- _GIVEN TEXT_
ML-Triton, A Multi-Level Compilation and Language Extension to Triton GPU Programming

TL;DR

The paper addresses the mismatch between GPU hardware hierarchy and single-level lowering in Triton by proposing ML-Triton, a multi-level compilation flow that starts at the workgroup level and progressively lowers toward warp-level intrinsics. It extends the Triton language with a Triton dialect (tt) and layout encoding to expose explicit data partitioning and warp-level programming, enabling near out-of-the-box performance on modern GPUs. Key contributions include a hierarchical lowering strategy, compiler hints, and warp-level programming support, with reported results showing performance above 95% of expert-written kernels on Intel GPUs. This approach improves portability and accessibility for researchers while maintaining high efficiency, particularly for dense ops like GEMM and MHA on AI workloads.

Abstract

In the era of LLMs, dense operations such as GEMM and MHA are critical components. These operations are well-suited for parallel execution using a tilebased approach. While traditional GPU programming often relies on low level interfaces like CUDA or SYCL, Triton has emerged as a DSL that offers a more user-friendly and portable alternative by programming at a higher level. The current Triton starts at the workgroup (aka threadblock) level, and directly lowers to per-thread level. And then attempt to coalesce and amend through a series of passes, promoting information from low-level representation. We believe this is pre-mature lowering based on the below observations. 1. GPU has a hierarchical structure both physically and logically. Modern GPUs often feature SIMD units capable of directly operating on tiles on a warp or warpgroup basis, such as blocked load and blocked MMA. 2. Multi-level gradual lowering can make compiler decoupled and clean by separating considerations inter and intra a logical layer. 3. Kernel developers often need fine control to get good performance on the latest hardware. FlashAttention2 advocates explicit data partition between warps to make a performance boost. In this context, we propose ML-Triton which features multi-level compilation flow and programming interface. Our approach begins at the workgroup level and progressively lowers to the warp and intrinsic level, implementing a multilevel lowering align with the hierarchical nature of GPU. Additionally, we extend triton language to support user-set compiler hint and warp level programming, enabling researchers to get good out-of-the box performance without awaiting compiler updates. Experimental results demonstrate that our approach achieves performance above 95% of expert-written kernels on Intel GPU, as measured by the geometric mean.

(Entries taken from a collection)
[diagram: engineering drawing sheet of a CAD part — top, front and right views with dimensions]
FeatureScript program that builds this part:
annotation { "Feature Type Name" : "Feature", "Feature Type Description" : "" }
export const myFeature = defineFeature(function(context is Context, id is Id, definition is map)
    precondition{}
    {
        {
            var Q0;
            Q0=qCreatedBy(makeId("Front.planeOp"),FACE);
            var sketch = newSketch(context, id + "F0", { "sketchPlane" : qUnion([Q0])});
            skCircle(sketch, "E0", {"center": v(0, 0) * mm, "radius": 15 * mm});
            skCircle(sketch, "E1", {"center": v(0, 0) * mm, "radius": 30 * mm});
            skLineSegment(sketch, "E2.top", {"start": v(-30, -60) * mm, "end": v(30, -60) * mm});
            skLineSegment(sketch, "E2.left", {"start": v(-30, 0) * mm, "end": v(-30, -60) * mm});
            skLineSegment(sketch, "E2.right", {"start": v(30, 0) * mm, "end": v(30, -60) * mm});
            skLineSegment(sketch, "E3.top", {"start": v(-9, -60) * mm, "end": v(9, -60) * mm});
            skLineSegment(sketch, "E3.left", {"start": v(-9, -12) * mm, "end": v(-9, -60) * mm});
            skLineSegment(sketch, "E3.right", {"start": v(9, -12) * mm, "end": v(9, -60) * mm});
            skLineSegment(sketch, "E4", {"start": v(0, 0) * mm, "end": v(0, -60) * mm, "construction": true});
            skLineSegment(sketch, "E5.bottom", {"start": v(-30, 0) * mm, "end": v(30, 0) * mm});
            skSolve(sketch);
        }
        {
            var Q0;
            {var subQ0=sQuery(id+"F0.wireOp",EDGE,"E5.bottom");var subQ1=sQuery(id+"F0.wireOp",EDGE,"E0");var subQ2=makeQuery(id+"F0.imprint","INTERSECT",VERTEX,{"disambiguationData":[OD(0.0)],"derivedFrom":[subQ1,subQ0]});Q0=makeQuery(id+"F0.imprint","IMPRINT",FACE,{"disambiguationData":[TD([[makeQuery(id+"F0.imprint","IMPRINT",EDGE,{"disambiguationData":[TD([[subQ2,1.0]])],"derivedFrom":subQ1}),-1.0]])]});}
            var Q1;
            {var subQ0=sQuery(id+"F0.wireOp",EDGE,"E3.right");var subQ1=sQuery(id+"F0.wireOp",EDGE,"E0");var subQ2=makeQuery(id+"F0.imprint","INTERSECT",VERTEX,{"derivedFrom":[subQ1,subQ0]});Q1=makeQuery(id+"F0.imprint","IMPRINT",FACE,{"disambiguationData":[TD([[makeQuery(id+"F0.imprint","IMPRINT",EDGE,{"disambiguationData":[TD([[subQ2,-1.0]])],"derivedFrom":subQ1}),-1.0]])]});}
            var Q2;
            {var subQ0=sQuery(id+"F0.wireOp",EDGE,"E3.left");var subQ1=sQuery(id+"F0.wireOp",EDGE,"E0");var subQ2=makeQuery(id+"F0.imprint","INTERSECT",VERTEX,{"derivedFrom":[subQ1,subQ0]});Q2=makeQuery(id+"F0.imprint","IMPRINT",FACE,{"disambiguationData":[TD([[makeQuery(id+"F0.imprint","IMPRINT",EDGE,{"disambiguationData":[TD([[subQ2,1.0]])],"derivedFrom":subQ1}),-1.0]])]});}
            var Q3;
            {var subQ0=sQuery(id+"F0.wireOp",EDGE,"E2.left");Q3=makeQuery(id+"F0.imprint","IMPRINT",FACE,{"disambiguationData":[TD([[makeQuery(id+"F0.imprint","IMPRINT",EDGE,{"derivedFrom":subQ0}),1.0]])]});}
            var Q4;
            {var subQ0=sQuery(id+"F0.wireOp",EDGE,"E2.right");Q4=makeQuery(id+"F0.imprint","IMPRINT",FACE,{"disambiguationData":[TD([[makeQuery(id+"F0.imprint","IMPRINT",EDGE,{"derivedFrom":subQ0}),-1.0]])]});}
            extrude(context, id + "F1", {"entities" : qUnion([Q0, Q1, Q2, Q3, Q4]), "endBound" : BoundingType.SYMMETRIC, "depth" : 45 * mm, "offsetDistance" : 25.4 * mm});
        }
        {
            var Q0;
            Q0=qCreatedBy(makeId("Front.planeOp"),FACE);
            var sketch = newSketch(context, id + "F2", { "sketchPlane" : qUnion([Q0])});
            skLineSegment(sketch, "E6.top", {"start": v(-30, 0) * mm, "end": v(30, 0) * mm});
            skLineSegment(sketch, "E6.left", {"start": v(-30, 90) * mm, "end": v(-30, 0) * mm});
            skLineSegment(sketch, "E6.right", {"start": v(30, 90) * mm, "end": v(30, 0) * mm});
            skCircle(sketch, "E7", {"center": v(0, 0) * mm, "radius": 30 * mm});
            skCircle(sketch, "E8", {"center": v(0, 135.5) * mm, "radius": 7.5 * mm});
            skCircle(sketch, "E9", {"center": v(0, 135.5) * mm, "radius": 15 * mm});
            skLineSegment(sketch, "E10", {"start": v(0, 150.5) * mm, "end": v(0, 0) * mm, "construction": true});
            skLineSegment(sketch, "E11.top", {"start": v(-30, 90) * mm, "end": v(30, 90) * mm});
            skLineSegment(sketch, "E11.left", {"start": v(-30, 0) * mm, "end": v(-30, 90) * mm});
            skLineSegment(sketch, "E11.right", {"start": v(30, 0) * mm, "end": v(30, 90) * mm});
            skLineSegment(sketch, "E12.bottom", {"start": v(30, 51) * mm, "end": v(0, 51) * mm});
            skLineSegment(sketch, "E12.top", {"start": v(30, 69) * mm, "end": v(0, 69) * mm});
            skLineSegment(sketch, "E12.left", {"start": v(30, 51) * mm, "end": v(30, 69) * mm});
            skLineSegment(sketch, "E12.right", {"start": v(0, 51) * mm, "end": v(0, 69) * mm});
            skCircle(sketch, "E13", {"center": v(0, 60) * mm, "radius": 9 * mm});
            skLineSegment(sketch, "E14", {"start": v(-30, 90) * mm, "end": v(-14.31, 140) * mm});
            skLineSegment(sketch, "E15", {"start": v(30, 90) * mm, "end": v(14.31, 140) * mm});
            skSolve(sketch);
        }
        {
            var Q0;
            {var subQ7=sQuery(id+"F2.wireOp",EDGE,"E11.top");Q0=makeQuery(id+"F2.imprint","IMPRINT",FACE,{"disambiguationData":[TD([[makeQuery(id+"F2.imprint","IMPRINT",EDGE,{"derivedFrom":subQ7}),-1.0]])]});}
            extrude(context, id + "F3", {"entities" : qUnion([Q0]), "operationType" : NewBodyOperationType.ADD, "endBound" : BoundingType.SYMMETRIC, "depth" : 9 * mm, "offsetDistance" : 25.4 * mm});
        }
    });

- _WHAT YOU NEED TO DO_
Answer these questions about the ML-Triton text, one answer per line:
(a) At what level does the current Triton start, and to what level does it lower directly?
(b) What does FlashAttention2 advocate to get a performance boost?
(c) What performance does ML-Triton reach on Intel GPU, and how is it measured?

- _PROBLEM SOLUTION_
(a) It starts at the workgroup (threadblock) level and lowers directly to the per-thread level.
(b) Explicit data partition between warps.
(c) Above 95% of expert-written kernels, measured by the geometric mean.